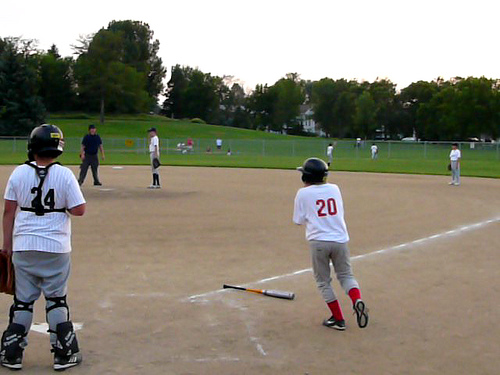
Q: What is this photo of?
A: A baseball game.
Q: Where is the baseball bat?
A: On the field.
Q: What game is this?
A: Baseball.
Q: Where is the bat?
A: On the first baseline.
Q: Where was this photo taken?
A: Baseball diamond in park.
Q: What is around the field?
A: Chain link fence.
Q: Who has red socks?
A: Player #20.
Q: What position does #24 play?
A: Catcher.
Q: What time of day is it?
A: Daytime.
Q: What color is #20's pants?
A: Gray.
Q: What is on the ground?
A: Bat.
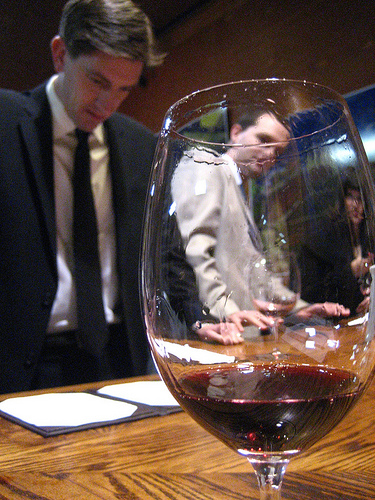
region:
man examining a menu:
[6, 10, 224, 492]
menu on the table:
[13, 373, 203, 459]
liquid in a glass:
[186, 353, 338, 463]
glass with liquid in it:
[131, 79, 373, 494]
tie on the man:
[64, 126, 112, 364]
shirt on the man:
[44, 84, 125, 335]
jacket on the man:
[1, 87, 179, 360]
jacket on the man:
[178, 140, 286, 316]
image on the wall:
[145, 95, 234, 202]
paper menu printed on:
[6, 398, 113, 418]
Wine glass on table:
[141, 75, 372, 488]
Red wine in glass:
[171, 365, 356, 448]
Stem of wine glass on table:
[240, 457, 291, 498]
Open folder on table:
[5, 378, 176, 435]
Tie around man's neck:
[70, 129, 110, 355]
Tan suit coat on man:
[168, 148, 301, 320]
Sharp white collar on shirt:
[49, 80, 106, 147]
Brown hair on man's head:
[57, 1, 160, 63]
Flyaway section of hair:
[152, 50, 167, 66]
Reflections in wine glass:
[241, 419, 303, 458]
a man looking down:
[44, 1, 171, 154]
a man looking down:
[203, 88, 298, 221]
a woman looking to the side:
[326, 162, 372, 230]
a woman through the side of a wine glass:
[336, 158, 374, 231]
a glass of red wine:
[141, 78, 371, 490]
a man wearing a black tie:
[43, 1, 152, 359]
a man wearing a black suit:
[0, 0, 188, 385]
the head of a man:
[225, 92, 293, 179]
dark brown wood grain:
[105, 473, 134, 498]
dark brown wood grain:
[133, 470, 173, 499]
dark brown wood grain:
[143, 471, 194, 497]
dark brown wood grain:
[173, 472, 238, 497]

_The problem_
Rewrite all of the data above as a single numbered list, one line per item, omitting blank lines and the picture markers.

_Task answer_
1. Q: What is this photo of?
2. A: A baseball game.
3. Q: Where is the baseball bat?
4. A: On the field.
5. Q: What game is this?
6. A: Baseball.
7. Q: Where is the bat?
8. A: On the first baseline.
9. Q: Where was this photo taken?
10. A: Baseball diamond in park.
11. Q: What is around the field?
12. A: Chain link fence.
13. Q: Who has red socks?
14. A: Player #20.
15. Q: What position does #24 play?
16. A: Catcher.
17. Q: What time of day is it?
18. A: Daytime.
19. Q: What color is #20's pants?
20. A: Gray.
21. Q: What is on the ground?
22. A: Bat.
23. region:
24. man examining a menu:
25. [6, 10, 224, 492]
26. menu on the table:
27. [13, 373, 203, 459]
28. liquid in a glass:
29. [186, 353, 338, 463]
30. glass with liquid in it:
31. [131, 79, 373, 494]
32. tie on the man:
33. [64, 126, 112, 364]
34. shirt on the man:
35. [44, 84, 125, 335]
36. jacket on the man:
37. [1, 87, 179, 360]
38. jacket on the man:
39. [178, 140, 286, 316]
40. image on the wall:
41. [145, 95, 234, 202]
42. paper menu printed on:
43. [6, 398, 113, 418]
44. Wine glass on table:
45. [141, 75, 372, 488]
46. Red wine in glass:
47. [171, 365, 356, 448]
48. Stem of wine glass on table:
49. [240, 457, 291, 498]
50. Open folder on table:
51. [5, 378, 176, 435]
52. Tie around man's neck:
53. [70, 129, 110, 355]
54. Tan suit coat on man:
55. [168, 148, 301, 320]
56. Sharp white collar on shirt:
57. [49, 80, 106, 147]
58. Brown hair on man's head:
59. [57, 1, 160, 63]
60. Flyaway section of hair:
61. [152, 50, 167, 66]
62. Reflections in wine glass:
63. [241, 419, 303, 458]
64. a man looking down:
65. [44, 1, 171, 154]
66. a man looking down:
67. [203, 88, 298, 221]
68. a woman looking to the side:
69. [326, 162, 372, 230]
70. a woman through the side of a wine glass:
71. [336, 158, 374, 231]
72. a glass of red wine:
73. [141, 78, 371, 490]
74. a man wearing a black tie:
75. [43, 1, 152, 359]
76. a man wearing a black suit:
77. [0, 0, 188, 385]
78. the head of a man:
79. [225, 92, 293, 179]
80. dark brown wood grain:
81. [105, 473, 134, 498]
82. dark brown wood grain:
83. [133, 470, 173, 499]
84. dark brown wood grain:
85. [143, 471, 194, 497]
86. dark brown wood grain:
87. [173, 472, 238, 497]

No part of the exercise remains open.